Quoted text:
((
I think that any comments re police accidents have to be put into context with the a) number of miles driven and b) the nature of the job - a lot of which is hardly going to Tesco's is it?

They have a hard enough job as it is without us lot knocking them.

Back to subject, it will be interesting to see precisely why this gentleman decided to overtake a line of stationary vehicles towards a (half) barrier with red flashing lights and run into the side of a train. Bizarre to say the least....... Let's see what the court says in its judgement


----------



## Techno100 (May 8, 2010)

A civilian driving badly is a common sight but some police forget they are in a high profile public service vehicle and that their driving should be an example not a disgrace 8O


----------



## bognormike (May 10, 2005)

Mods post - 

It looks like this is going completely off topic - it was supposed to be about an accident at a level crossing involving a motorhome, not a discussion about police driving.

And as others have said, there's a lot of speculation about what the driver did or didn't do, and why - this will come out in due course.

Also they may be members on here - to see some things written about them would be very distressing, especially as they would have no recourse if legal action is being taken. 



Mike


----------



## SaddleTramp (Feb 15, 2007)

duxdeluxe said:


> I think that any comments re police accidents have to be put into context with the a) number of miles driven and b) the nature of the job - a lot of which is hardly going to Tesco's is it?
> 
> They have a hard enough job as it is without us lot knocking them.


I couldn't agree more, But surely the same argument could be used for many of the Public drivers, I know some that regularly do over 3000 miles a week and have been driving for many years without an accident and are either over or close to 70.

I also think that ANY driving job is hard on today's roads.

As stated I am NOT knocking them, My post was in reply to a post which was by a Police Officer Quote " As a Class 1 Police car driver, police motorcycle rider and the holder of an HGV 1 and PSV licence I would welcome re-testing at very regular intervals. Most (if not all) drivers pass their test at say 20 and then never undertake any further driver training at all!!! " now whilst I agree in context to his point I made the comment to show that not even Police drivers are accident nor blame free.
))
Supplied entries:
((
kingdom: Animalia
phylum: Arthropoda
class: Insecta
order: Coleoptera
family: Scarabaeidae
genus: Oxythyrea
))
Complete the following:
[A] In the forum thread, copy everything from "It looks like" down to "in due course.", swapping "motorhome" for "campervan".
[B] In the forum thread, why did SaddleTramp make the comment about police drivers? Answer in one to three sentences.
[C] According to the forum thread, how many miles a week do some of the public drivers SaddleTramp knows regularly do?

Solutions to the problems:
[A]
It looks like this is going completely off topic - it was supposed to be about an accident at a level crossing involving a campervan, not a discussion about police driving.

And as others have said, there's a lot of speculation about what the driver did or didn't do, and why - this will come out in due course.

[B] SaddleTramp was replying to a post by a police officer who said he would welcome regular re-testing. The comment was made to show that not even police drivers are accident or blame free.

[C] Over 3000 miles a week.